Turnbull has been PM for two years after the coup to oust Abbott, but faces the whiff of a revolt. Carbon emission schemes were his undoing in 2009, and the pain of pushing a myth continues. MP’s in the Liberals are getting fed up with renewables too (paywalled):

“…between five and 10 Coalition MPs thinking about crossing the floor and voting against any new or remodelled renewable energy scheme.

It should be 50 MP’s.

As debate about the future of energy policy rages, former prime minister Tony Abbott has been doing the rounds of his colleagues in a bid to get support for dumping all government funding for renewables.   h/t GWPF

There were rumors Abbott was raising the idea of exiting the Paris agreement, but today he admitted that the Paris agreement can be worked around, which is true, it is mostly a symbolic scam:

Abbott now argues we are not obliged to abide by the commitments made in the international accord.

Abbott said there was no need to walk away from the Paris agreement, because the emissions reductions commitments contained within it were not binding on Australia.

The Timetable: The RET scheme must be decided before this summer.

MPs concerned about the power bill impact of the policy proposed in a report by Chief Scientist Alan Finkel have been emboldened by last week’s Nationals conference passing a motion opposed to a clean energy target and former prime minister Tony Abbott’s push to wind back renewable energy subsidies.

Mr Abbott will double down on his position in delivering a speech, entitled Daring to Doubt, to the London-based Global Warming Policy Foundation on October 9.

It is understood the prime minister and Energy Minister Josh Frydenberg are seeking to finalise the design of a new policy by the end of November.

But at the moment, whatever the solution is, it’s likely to be a mash of competing demands still swamped by the ridiculous notion that we need to reduce a healthy beneficial gas produced by every plant, fungus, microbe, animal and ocean on the planet in order to change the weather for our great grandchildren. Get over it guys.

Forecast wind generation a day ahead?

The AEMO’s chief has an idea that wind farm operators surely won’t like:

Earlier in the day, the head of the Australian Energy Market Operator, Audrey Zibelman, told a parliamentary committee she favoured the creation of a day-ahead market – a system where the market operator identifies the energy demand for the next day, hour-by-hour, then generators bid in to supply the market.

She said a day-ahead market would create more certainty and stability in the system, and also allow tools like demand management to be deployed in the event there was insufficient dispatchability in the system.

This is an idea similar to one India put into action in 2013:

 To make the grid more stable, an official somewhere decided it would help to have at least one day’s warning of how much electricity will flow from those towers.

A directive took effect this week ordering wind farms with a capacity of 10 megawatts or more to forecast their generation in 15-minute blocks for the following day.
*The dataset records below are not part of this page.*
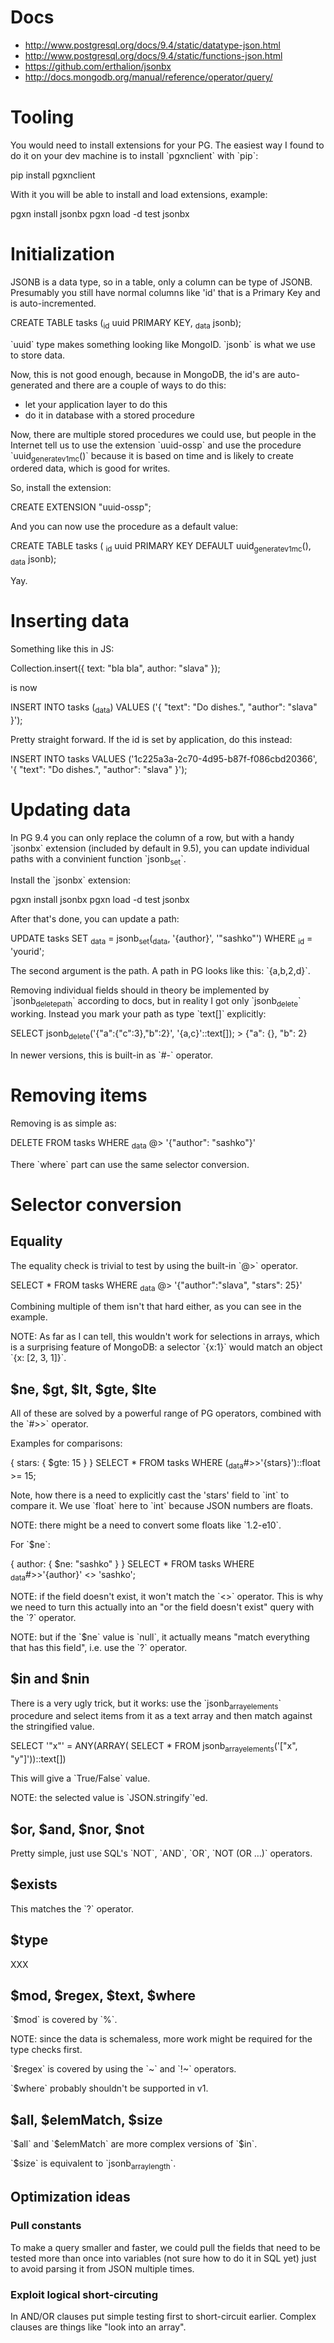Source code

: * Docs
- http://www.postgresql.org/docs/9.4/static/datatype-json.html
- http://www.postgresql.org/docs/9.4/static/functions-json.html
- https://github.com/erthalion/jsonbx
- http://docs.mongodb.org/manual/reference/operator/query/
* Tooling
You would need to install extensions for your PG. The easiest way I
found to do it on your dev machine is to install `pgxnclient` with
`pip`:

    pip install pgxnclient

With it you will be able to install and load extensions, example:

    pgxn install jsonbx
    pgxn load -d test jsonbx
* Initialization
JSONB is a data type, so in a table, only a column can be type of
JSONB. Presumably you still have normal columns like 'id' that is a
Primary Key and is auto-incremented.

    CREATE TABLE tasks (_id uuid PRIMARY KEY, _data jsonb);

`uuid` type makes something looking like MongoID.
`jsonb` is what we use to store data.

Now, this is not good enough, because in MongoDB, the id's are
auto-generated and there are a couple of ways to do this:
- let your application layer to do this
- do it in database with a stored procedure

Now, there are multiple stored procedures we could use, but people in
the Internet tell us to use the extension `uuid-ossp` and use the
procedure `uuid_generate_v1mc()` because it is based on time and is
likely to create ordered data, which is good for writes.

So, install the extension:

    CREATE EXTENSION "uuid-ossp";
    
And you can now use the procedure as a default value:

    CREATE TABLE tasks (
      _id uuid PRIMARY KEY DEFAULT uuid_generate_v1mc(),
      _data jsonb);
      
Yay.

* Inserting data
Something like this in JS:

    Collection.insert({ text: "bla bla", author: "slava" });
  
is now

    INSERT INTO tasks (_data) VALUES ('{ "text": "Do dishes.", "author": "slava" }');

Pretty straight forward. If the id is set by application, do this
instead:

    INSERT INTO tasks VALUES ('1c225a3a-2c70-4d95-b87f-f086cbd20366', '{ "text": "Do dishes.", "author": "slava" }');

* Updating data
In PG 9.4 you can only replace the column of a row, but with a handy
`jsonbx` extension (included by default in 9.5), you can update
individual paths with a convinient function `jsonb_set`.

Install the `jsonbx` extension:

    pgxn install jsonbx
    pgxn load -d test jsonbx

After that's done, you can update a path:

    UPDATE tasks SET _data = jsonb_set(_data, '{author}', '"sashko"') WHERE _id = 'yourid';
    
The second argument is the path. A path in PG looks like this: `{a,b,2,d}`.

Removing individual fields should in theory be implemented by
`jsonb_delete_path` according to docs, but in reality I got only
`jsonb_delete` working. Instead you mark your path as type `text[]`
explicitly:

    SELECT jsonb_delete('{"a":{"c":3},"b":2}', '{a,c}'::text[]);
    > {"a": {}, "b": 2}

In newer versions, this is built-in as `#-` operator.

* Removing items

Removing is as simple as:

    DELETE FROM tasks WHERE _data @> '{"author": "sashko"}'

There `where` part can use the same selector conversion.

* Selector conversion
** Equality
The equality check is trivial to test by using the built-in `@>`
operator.

    SELECT * FROM tasks WHERE _data @> '{"author":"slava", "stars": 25}'

Combining multiple of them isn't that hard either, as you can see in
the example.

NOTE: As far as I can tell, this wouldn't work for selections in
arrays, which is a surprising feature of MongoDB: a selector `{x:1}`
would match an object `{x: [2, 3, 1]}`.

** $ne, $gt, $lt, $gte, $lte
All of these are solved by a powerful range of PG operators, combined
with the `#>>` operator.

Examples for comparisons:

    { stars: { $gte: 15 } }
    SELECT * FROM tasks WHERE (_data#>>'{stars}')::float >= 15;

Note, how there is a need to explicitly cast the 'stars' field to
`int` to compare it. We use `float` here to `int` because JSON numbers
are floats.

NOTE: there might be a need to convert some floats like `1.2-e10`.


For `$ne`:
    
    { author: { $ne: "sashko" } }
    SELECT * FROM tasks WHERE _data#>>'{author}' <> 'sashko';

NOTE: if the field doesn't exist, it won't match the `<>`
operator. This is why we need to turn this actually into an "or the
field doesn't exist" query with the `?` operator.

NOTE: but if the `$ne` value is `null`, it actually means "match
everything that has this field", i.e. use the `?` operator.

** $in and $nin

There is a very ugly trick, but it works: use the
`jsonb_array_elements` procedure and select items from it as a text
array and then match against the stringified value.

    SELECT '"x"' = ANY(ARRAY(
      SELECT * FROM jsonb_array_elements('["x", "y"]'))::text[])
      
This will give a `True/False` value.

NOTE: the selected value is `JSON.stringify`'ed.

** $or, $and, $nor, $not

Pretty simple, just use SQL's `NOT`, `AND`, `OR`, `NOT (OR ...)`
operators.

** $exists

This matches the `?` operator.

** $type

XXX

** $mod, $regex, $text, $where

`$mod` is covered by `%`.

NOTE: since the data is schemaless, more work might be required for
the type checks first.

`$regex` is covered by using the `~` and `!~` operators.

`$where` probably shouldn't be supported in v1.

** $all, $elemMatch, $size

`$all` and `$elemMatch` are more complex versions of `$in`.

`$size` is equivalent to `jsonb_array_length`.

** Optimization ideas
*** Pull constants
To make a query smaller and faster, we could pull the fields that need
to be tested more than once into variables (not sure how to do it in
SQL yet) just to avoid parsing it from JSON multiple times.

*** Exploit logical short-circuting
In AND/OR clauses put simple testing first to short-circuit
earlier. Complex clauses are things like "look into an array".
Missing estimates by more than 30 percent will incur penalties. “Forecasting at 15-minute intervals is very challenging,” and could cost a 100-megawatt farm an estimated 250 million rupees ($4.2 million) a year, Tata Power said in an e-mailed response to questions. “Developers will see this as a further handicap” and penalties will “jeopardize” the industry’s growth, the nation’s second-biggest developer said.